Decision Tree Regressor#
A Decision Tree Regressor is the regression version of decision trees.
Instead of predicting a class label (like “Iris-setosa” or “Iris-versicolor”), it predicts a continuous value (like house price, temperature, sales).
The dataset is recursively split based on features, but instead of maximizing classification purity (Gini/Entropy), we minimize the variance (or mean squared error) in the target values.
How it Works (Step by Step)#
Start at the root node (whole dataset).
At each split:
Choose the feature & threshold that minimizes a cost function.
Common cost functions for regression:
Mean Squared Error (MSE)
\[ MSE = \frac{1}{n}\sum_{i=1}^n (y_i - \hat{y})^2 \]Mean Absolute Error (MAE)
\[ MAE = \frac{1}{n}\sum_{i=1}^n |y_i - \hat{y}| \]
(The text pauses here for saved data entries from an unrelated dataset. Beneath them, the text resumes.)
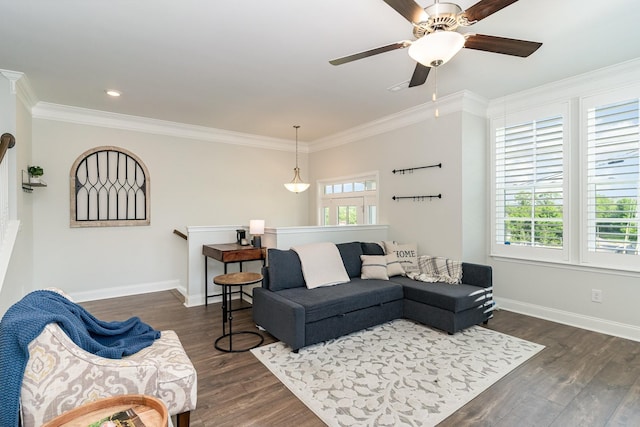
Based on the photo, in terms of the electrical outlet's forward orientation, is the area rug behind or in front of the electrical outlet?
in front

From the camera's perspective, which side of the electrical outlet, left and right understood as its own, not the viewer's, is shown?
front

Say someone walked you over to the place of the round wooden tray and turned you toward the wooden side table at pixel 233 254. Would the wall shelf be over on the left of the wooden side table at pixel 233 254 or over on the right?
left

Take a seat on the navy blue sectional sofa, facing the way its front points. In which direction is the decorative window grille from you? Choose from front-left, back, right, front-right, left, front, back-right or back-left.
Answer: back-right

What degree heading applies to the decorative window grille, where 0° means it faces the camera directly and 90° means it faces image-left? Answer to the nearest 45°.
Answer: approximately 0°

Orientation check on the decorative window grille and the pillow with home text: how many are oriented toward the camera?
2

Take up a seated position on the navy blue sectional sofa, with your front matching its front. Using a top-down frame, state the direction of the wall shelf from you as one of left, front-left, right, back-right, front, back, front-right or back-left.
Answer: back-right

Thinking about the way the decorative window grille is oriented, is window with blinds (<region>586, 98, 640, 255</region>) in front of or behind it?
in front

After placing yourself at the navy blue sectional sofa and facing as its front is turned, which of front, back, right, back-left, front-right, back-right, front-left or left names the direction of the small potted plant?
back-right

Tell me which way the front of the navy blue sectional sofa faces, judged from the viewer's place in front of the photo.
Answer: facing the viewer and to the right of the viewer

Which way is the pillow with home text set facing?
toward the camera

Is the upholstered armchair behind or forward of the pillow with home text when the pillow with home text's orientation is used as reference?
forward

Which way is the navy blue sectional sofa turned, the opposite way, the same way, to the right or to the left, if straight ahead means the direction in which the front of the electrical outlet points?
to the left

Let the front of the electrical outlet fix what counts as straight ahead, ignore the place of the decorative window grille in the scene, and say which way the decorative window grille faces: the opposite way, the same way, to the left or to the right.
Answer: to the left

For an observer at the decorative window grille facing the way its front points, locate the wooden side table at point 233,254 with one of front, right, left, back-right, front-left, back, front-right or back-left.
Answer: front-left
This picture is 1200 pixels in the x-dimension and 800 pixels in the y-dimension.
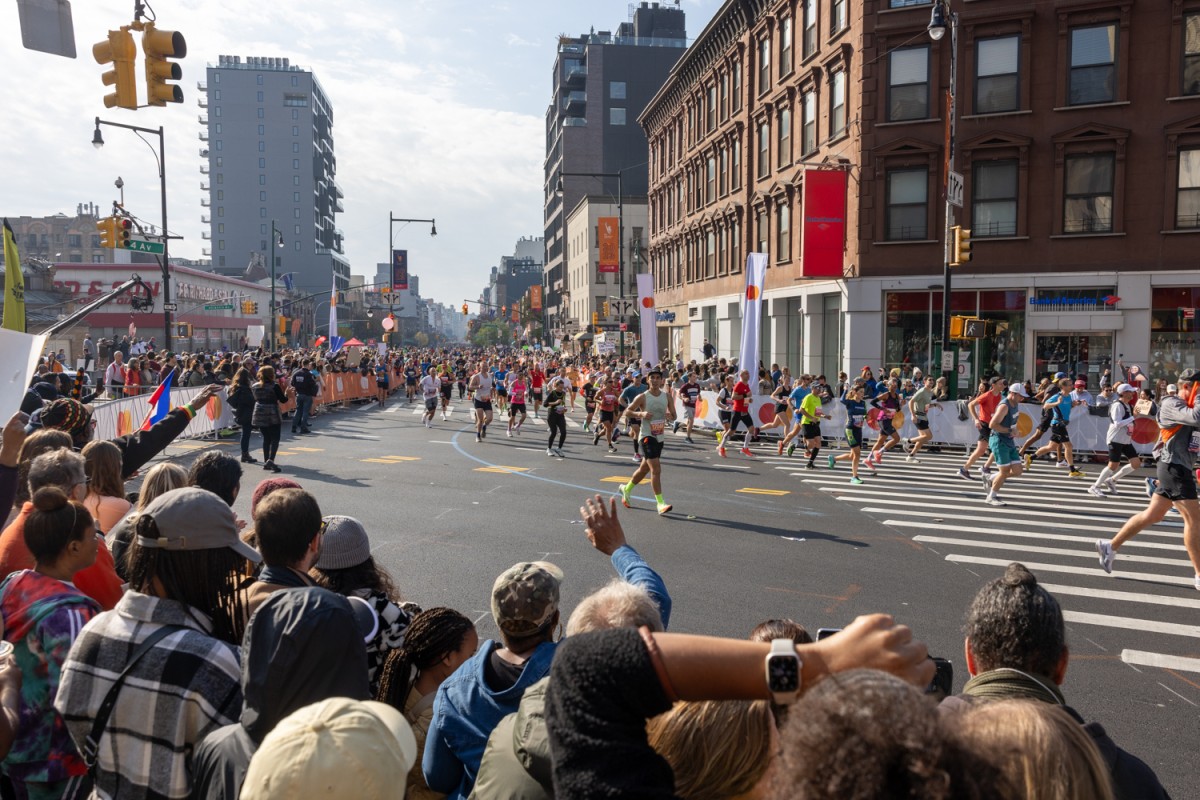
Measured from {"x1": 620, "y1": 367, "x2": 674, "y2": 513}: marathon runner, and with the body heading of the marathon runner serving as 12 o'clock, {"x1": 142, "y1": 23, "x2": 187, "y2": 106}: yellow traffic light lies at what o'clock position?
The yellow traffic light is roughly at 4 o'clock from the marathon runner.

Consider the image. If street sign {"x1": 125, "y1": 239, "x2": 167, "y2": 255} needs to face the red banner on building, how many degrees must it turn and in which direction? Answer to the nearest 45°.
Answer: approximately 90° to its left

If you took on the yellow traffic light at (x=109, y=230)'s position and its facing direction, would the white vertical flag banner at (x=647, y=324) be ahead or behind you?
behind

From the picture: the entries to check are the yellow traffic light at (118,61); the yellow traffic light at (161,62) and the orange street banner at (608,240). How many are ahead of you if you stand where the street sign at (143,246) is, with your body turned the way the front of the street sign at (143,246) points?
2

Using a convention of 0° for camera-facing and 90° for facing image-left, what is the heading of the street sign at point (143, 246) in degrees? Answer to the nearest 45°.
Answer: approximately 0°

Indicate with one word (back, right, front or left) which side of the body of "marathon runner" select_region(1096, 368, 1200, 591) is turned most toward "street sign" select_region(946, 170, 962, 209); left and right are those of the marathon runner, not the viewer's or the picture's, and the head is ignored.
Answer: left

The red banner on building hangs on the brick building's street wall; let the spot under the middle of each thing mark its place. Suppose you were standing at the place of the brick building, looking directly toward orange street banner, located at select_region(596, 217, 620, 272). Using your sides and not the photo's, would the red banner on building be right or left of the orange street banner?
left

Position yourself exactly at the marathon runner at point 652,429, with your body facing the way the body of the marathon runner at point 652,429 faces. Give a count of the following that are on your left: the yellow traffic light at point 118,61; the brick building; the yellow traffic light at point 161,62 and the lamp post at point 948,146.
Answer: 2

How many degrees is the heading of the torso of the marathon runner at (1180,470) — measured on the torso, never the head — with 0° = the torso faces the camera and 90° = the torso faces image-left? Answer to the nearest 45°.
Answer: approximately 270°

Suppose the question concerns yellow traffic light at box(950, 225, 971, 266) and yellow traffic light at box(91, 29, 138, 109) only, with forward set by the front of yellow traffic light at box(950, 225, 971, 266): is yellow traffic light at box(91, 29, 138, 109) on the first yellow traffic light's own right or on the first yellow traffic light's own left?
on the first yellow traffic light's own right

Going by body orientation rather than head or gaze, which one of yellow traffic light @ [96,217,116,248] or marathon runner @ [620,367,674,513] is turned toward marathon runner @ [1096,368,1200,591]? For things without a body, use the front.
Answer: marathon runner @ [620,367,674,513]
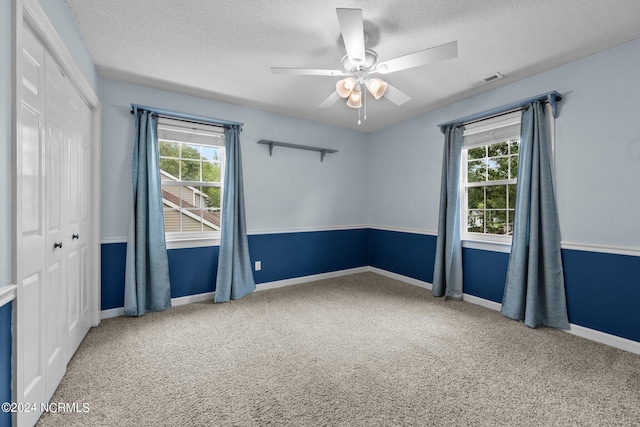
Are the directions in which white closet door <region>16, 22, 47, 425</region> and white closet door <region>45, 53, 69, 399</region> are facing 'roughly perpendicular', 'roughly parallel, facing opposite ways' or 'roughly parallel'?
roughly parallel

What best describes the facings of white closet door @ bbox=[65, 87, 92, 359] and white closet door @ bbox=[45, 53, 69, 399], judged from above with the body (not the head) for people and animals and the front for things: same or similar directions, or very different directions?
same or similar directions

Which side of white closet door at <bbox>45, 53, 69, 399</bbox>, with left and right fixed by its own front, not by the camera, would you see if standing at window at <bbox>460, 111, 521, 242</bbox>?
front

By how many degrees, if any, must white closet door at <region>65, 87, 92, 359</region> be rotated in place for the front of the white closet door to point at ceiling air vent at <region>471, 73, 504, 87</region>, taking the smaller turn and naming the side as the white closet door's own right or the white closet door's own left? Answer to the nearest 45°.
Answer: approximately 45° to the white closet door's own right

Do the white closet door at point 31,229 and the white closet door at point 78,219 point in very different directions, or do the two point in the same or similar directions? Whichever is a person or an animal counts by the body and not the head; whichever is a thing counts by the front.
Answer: same or similar directions

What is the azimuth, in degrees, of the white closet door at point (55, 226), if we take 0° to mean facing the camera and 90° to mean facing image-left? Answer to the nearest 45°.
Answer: approximately 270°

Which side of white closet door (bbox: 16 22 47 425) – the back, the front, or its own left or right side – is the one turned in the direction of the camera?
right

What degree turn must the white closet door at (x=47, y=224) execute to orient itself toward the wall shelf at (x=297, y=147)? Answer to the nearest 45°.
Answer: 0° — it already faces it

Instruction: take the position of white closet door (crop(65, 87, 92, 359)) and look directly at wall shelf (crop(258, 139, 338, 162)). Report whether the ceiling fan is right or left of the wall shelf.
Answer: right

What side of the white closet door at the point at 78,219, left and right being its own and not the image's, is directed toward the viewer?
right

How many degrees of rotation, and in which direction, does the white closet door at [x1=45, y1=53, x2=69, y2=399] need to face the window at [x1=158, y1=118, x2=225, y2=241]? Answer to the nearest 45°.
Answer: approximately 45° to its left

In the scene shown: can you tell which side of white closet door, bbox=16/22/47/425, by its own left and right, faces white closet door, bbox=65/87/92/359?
left

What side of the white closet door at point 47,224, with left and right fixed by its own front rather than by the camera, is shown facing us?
right
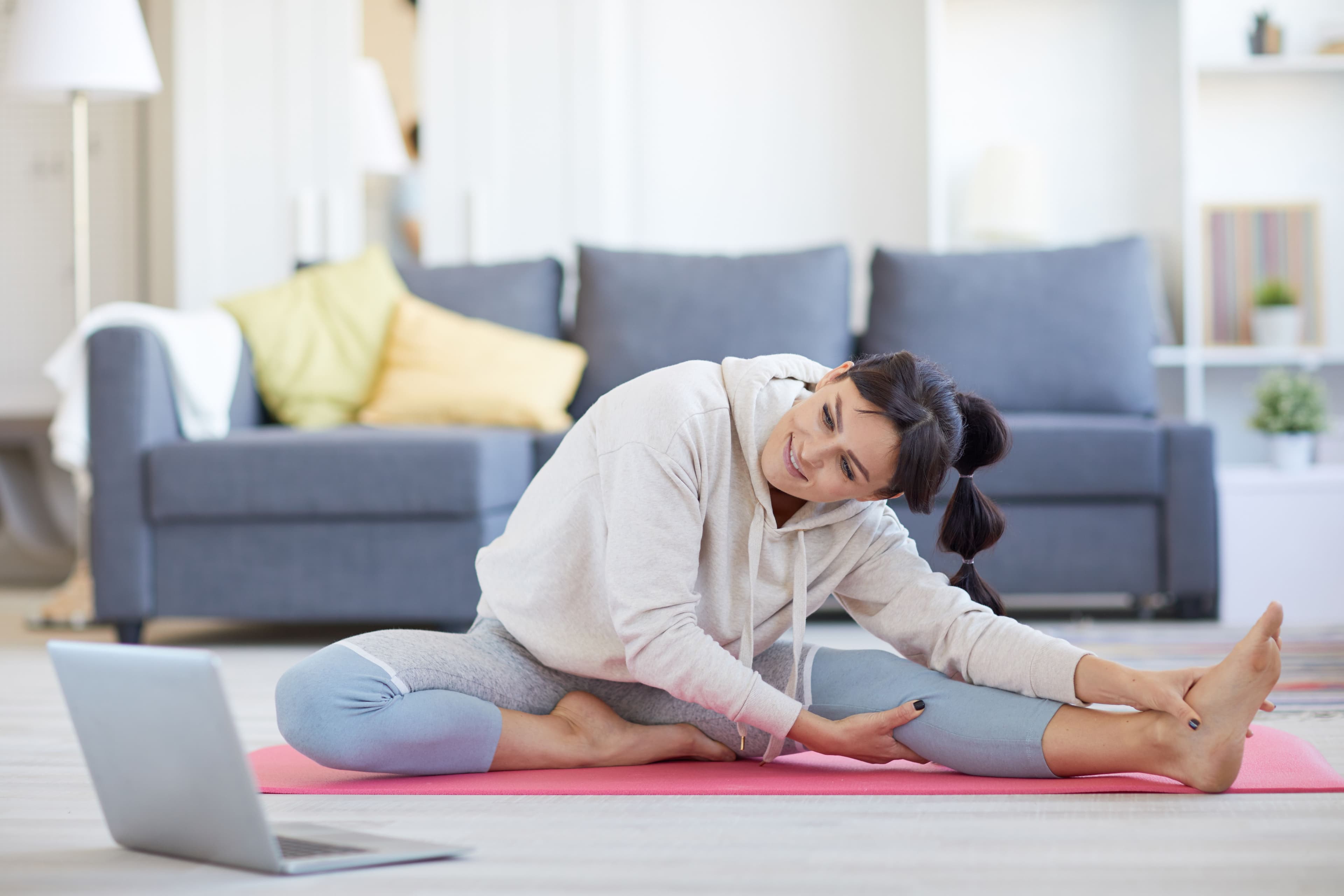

Here, \(\hat{y}\) is the mean (or median) of values in that node.
Split until stopping criteria (max depth, min samples per leaf, etc.).
Prediction: For a new sample, traverse the tree and return the mean value of the leaf node it falls into.
Example Use Cases#
Predicting house prices from size, location, number of bedrooms.
Forecasting stock values (though prone to overfitting).
Estimating energy consumption from temperature & household data.
Advantages#
Simple, interpretable.
Captures non-linear relationships.
Handles both numerical & categorical features.
Disadvantages#
Prone to overfitting (deep trees fit noise).
Piecewise constant predictions (not smooth).
Sensitive to small changes in data.